> **Exercise instructions**:
a - From the market commentary below, reproduce everything from "The price of" down to "worth sticking with.".
b - According to the market commentary below, why does the writer favor large-cap, dividend-paying stocks? Answer in one to three sentences.
c - Carry the market commentary below forward from its last sentence.

> **Study text**:
===============
So we have continued choppy trading action in stocks with a slight positive bias, but there’s no great catalyst to be a buyer in this market. Investing in gold is one of my top sectoral investment themes. I also like large-cap, dividend-paying stocks, because they have the pricing power to keep earnings growing at a faster rate than revenues. But, there’s no rush to take action in this market. The consolidation should continue until the first half of June.
The price of oil seems to be the one of the best indicators for stocks once again. Speculators bid up oil prices a little too much and there was a divergence in this well-established trend. The commodity price cycle remains an important theme for the next several years. Commodity-related investments are worth sticking with.
It’s more difficult to be stock picking in a market that isn’t really going anywhere. There isn’t much of a tailwind right now. Speculative investors can consider new gold and silver investments as well as some oil and gas. Trading mostly off the action in the dollar, I see these commodities accelerating over the next several months.
===============
[Figure understanding tasks]
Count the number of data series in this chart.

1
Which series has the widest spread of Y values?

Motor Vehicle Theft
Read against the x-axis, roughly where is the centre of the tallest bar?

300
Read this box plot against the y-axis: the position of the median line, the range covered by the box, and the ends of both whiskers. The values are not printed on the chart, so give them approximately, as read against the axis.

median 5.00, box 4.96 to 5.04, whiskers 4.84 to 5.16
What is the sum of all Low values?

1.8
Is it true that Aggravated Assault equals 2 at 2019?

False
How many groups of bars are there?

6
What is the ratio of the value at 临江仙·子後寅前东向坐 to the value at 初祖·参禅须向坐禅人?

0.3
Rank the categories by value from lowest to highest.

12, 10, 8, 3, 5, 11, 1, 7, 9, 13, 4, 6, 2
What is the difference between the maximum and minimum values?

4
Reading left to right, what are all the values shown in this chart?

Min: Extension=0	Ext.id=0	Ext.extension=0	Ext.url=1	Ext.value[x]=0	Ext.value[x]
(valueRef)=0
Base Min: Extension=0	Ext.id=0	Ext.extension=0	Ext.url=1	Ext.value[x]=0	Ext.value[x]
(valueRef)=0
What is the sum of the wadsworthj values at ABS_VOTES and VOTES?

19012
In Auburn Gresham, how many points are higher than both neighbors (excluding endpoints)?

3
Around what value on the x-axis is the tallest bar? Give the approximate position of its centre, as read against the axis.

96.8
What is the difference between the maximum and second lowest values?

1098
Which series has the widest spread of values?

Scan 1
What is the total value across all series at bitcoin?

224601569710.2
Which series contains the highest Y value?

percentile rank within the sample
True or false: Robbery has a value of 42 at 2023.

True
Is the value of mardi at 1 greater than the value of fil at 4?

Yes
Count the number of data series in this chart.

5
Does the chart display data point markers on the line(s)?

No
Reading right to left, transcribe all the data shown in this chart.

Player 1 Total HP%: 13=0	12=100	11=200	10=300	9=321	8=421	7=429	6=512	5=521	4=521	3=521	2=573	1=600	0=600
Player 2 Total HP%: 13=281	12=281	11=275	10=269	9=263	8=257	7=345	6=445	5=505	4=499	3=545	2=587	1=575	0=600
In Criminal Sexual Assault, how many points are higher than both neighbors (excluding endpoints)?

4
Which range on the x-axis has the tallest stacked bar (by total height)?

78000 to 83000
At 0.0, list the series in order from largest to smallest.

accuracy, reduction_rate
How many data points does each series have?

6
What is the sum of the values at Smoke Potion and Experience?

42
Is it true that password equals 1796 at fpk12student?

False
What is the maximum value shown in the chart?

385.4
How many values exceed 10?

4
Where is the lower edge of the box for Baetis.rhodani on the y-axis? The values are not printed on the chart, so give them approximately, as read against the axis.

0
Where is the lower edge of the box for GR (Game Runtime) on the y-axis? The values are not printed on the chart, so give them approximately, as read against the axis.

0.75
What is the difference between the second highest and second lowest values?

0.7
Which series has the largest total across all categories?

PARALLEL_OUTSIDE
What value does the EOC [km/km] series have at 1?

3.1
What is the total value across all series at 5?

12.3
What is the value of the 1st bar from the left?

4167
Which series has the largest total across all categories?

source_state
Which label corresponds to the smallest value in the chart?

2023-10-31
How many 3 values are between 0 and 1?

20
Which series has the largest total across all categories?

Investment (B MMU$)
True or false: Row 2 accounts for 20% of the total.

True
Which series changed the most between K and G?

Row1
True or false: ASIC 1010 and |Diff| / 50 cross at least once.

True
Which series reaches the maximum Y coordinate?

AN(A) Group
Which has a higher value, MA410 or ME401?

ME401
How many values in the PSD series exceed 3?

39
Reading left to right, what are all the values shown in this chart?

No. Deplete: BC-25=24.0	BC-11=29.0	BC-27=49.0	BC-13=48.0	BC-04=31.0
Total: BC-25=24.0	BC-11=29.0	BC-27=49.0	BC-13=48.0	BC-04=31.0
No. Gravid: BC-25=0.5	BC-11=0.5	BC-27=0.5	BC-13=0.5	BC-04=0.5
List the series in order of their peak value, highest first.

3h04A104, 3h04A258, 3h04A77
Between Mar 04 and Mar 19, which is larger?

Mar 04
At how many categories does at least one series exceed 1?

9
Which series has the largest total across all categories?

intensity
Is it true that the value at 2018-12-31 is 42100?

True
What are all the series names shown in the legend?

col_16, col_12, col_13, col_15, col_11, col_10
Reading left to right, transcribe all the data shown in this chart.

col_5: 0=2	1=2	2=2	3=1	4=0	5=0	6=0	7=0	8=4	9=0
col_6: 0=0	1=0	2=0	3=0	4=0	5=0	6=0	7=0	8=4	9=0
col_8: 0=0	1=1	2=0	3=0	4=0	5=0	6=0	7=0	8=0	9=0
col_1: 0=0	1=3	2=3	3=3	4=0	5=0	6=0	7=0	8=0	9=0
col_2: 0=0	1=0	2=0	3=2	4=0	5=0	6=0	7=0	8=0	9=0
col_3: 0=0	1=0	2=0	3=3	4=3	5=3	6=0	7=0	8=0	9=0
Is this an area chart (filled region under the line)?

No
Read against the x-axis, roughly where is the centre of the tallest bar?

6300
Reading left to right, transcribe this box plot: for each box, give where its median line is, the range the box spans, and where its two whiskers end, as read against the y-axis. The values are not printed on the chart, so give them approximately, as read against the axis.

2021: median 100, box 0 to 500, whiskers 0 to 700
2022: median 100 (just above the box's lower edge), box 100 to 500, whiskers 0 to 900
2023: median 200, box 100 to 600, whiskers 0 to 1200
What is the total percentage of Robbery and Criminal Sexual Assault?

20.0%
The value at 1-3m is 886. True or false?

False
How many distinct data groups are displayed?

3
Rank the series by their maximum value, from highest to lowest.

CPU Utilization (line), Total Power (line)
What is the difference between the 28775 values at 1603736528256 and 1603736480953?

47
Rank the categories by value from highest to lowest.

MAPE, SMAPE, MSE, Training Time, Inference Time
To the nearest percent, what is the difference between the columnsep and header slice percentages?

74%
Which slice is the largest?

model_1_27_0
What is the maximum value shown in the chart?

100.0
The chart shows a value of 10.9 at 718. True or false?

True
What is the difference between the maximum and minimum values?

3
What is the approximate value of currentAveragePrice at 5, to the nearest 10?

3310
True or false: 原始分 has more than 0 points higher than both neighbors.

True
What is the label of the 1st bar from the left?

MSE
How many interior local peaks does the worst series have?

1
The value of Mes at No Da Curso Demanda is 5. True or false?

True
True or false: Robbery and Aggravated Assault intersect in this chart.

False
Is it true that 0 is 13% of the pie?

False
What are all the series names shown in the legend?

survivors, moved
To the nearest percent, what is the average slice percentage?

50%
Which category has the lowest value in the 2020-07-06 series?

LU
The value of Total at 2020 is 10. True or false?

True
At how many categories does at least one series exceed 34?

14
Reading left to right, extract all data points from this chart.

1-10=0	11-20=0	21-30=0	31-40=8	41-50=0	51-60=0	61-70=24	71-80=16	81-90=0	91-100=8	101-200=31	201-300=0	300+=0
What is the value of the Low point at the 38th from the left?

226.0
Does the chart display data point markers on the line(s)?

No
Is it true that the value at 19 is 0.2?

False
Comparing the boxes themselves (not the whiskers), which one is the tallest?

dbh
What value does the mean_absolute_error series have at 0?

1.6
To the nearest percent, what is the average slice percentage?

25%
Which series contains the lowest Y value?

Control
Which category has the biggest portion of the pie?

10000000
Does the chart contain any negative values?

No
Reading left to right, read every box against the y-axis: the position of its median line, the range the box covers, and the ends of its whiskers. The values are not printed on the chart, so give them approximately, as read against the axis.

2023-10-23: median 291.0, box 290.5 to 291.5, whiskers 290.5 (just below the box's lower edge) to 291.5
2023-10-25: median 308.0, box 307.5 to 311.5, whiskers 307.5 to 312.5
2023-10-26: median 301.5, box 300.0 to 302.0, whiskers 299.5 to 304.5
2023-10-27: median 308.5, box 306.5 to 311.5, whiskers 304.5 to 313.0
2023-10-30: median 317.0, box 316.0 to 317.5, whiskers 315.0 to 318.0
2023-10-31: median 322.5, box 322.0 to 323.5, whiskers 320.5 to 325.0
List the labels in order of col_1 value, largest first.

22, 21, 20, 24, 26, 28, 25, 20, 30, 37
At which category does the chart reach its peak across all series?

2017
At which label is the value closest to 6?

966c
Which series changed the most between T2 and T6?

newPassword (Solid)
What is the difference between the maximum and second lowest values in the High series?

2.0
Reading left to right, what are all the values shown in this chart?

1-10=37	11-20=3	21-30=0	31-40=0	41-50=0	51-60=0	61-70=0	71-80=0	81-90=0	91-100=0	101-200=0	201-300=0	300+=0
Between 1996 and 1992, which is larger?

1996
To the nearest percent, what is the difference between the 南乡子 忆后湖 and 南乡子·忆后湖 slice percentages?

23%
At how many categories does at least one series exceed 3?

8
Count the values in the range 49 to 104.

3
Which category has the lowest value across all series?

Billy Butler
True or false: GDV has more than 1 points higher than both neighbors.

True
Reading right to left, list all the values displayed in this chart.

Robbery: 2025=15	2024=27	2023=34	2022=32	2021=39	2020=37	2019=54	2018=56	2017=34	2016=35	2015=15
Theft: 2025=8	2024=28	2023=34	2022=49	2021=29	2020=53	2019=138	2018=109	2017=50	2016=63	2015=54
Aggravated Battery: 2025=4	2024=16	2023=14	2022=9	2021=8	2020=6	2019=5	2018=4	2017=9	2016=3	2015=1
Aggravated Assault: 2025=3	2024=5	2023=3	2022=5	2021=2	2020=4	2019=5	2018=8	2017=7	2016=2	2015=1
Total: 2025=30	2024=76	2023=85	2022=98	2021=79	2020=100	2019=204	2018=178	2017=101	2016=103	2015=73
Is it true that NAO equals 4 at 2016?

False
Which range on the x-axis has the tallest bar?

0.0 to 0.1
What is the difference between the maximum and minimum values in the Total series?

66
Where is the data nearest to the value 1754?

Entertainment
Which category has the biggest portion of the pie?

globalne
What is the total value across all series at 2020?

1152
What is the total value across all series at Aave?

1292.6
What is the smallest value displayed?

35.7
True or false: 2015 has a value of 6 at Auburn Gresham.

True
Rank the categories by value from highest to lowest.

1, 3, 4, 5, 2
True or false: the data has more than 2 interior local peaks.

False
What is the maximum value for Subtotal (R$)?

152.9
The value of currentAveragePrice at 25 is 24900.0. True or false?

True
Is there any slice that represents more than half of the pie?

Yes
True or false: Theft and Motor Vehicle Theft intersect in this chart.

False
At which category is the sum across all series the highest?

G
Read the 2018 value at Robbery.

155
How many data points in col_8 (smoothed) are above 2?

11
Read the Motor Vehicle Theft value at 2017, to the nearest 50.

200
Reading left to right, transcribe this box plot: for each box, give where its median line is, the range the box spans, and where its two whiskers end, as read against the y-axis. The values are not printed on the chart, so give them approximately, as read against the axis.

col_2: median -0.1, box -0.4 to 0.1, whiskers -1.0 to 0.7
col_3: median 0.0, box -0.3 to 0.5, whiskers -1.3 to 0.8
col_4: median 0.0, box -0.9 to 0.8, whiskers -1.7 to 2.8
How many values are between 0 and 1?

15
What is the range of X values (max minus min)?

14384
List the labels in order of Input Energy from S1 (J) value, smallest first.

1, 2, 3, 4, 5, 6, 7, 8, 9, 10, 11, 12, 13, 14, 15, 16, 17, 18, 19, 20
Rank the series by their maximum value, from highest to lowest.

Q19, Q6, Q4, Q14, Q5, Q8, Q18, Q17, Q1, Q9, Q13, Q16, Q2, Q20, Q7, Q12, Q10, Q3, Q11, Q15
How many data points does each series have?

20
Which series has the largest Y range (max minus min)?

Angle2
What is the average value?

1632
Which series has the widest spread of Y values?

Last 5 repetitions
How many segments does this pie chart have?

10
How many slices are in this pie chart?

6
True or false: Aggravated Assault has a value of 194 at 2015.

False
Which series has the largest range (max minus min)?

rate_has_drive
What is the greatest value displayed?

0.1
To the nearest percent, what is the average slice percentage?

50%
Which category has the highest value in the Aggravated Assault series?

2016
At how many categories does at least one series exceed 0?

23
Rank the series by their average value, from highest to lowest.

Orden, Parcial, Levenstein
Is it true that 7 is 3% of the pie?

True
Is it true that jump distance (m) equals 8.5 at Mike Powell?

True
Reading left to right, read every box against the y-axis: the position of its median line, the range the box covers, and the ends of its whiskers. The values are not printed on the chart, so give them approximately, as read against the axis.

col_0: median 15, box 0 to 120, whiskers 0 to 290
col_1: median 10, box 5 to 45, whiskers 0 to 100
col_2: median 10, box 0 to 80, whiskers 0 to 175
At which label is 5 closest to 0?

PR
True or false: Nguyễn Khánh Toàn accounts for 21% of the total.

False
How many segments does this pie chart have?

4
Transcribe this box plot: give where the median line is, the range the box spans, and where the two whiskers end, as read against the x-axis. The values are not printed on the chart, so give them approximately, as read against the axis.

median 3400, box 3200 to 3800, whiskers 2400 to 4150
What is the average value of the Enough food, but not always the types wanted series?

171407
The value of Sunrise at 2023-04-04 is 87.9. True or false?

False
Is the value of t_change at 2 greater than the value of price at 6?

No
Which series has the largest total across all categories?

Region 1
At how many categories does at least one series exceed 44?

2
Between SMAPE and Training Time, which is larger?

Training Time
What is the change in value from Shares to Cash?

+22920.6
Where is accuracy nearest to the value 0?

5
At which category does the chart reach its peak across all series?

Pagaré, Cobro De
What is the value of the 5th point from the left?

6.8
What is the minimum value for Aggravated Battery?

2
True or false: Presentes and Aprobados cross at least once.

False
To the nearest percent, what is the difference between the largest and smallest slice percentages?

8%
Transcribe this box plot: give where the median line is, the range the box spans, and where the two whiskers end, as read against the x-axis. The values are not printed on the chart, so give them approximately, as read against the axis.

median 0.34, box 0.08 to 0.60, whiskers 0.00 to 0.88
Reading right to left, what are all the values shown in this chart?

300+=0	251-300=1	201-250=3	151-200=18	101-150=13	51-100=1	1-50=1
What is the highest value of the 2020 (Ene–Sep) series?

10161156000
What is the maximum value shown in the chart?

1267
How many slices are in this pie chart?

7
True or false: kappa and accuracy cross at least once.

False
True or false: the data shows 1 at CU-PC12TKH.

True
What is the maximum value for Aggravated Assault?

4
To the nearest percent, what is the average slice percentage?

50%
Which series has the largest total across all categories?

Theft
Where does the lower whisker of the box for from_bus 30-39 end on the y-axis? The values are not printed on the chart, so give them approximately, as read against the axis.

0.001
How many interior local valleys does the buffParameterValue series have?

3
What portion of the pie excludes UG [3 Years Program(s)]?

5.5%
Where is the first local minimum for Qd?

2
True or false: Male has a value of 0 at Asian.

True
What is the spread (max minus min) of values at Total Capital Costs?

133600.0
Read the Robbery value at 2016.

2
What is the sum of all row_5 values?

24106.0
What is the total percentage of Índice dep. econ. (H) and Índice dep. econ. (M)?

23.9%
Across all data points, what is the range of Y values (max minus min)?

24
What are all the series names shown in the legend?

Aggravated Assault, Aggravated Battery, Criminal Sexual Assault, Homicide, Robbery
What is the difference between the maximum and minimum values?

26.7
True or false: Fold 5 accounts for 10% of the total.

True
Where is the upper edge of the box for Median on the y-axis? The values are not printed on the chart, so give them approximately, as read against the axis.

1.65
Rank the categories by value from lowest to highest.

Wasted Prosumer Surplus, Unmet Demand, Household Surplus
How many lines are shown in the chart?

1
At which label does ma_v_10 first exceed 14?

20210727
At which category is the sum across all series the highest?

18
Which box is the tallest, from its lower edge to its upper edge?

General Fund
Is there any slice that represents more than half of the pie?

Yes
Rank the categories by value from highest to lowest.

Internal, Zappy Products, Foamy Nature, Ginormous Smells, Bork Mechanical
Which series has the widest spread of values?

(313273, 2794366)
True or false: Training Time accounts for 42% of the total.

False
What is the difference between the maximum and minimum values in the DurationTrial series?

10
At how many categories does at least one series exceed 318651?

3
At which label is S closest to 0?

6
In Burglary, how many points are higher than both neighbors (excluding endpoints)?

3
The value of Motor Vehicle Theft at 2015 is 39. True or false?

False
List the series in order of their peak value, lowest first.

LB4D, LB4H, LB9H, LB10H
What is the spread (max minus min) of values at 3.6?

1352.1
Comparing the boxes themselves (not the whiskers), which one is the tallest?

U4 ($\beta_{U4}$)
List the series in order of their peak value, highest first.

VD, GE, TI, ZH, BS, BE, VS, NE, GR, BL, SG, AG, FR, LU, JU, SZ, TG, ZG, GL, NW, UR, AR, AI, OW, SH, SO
===============
> **Outputs in order**:
a -
The price of oil seems to be the one of the best indicators for stocks once again. Speculators bid up oil prices a little too much and there was a divergence in this well-established trend. The commodity price cycle remains an important theme for the next several years. Commodity-related investments are worth sticking with.

b - The writer likes large-cap, dividend-paying stocks because they have the pricing power to keep earnings growing at a faster rate than revenues.

c -
It’s no fun thinking about investment risk, but I want to reiterate how serious the sovereign debt issue is and how dramatic the effect could be on your portfolio if things go wrong. We’ve talked quite a bit in this column about how big investors like certainty and how, in the absence of it, they follow a herd mentality of cash preservation at all costs. As we saw during the recent financial crisis related to packaged mortgages, the equity market almost came apart completely based on the poor judgment of only a handful of players.
The point I’m trying to make is that investment risk is always as important as, if not more important than, potential investment return. If your underlying goal is preservation of capital, your investment choices change and you become a lot more patient about choosing stocks in which to speculate. Being patient and being picky is a worthy strategy in the equity market. I’ve found that it pays off better over time. It’s really quite simple; when there’s no need to trade, you have more time to make better choices as the marketplace allows.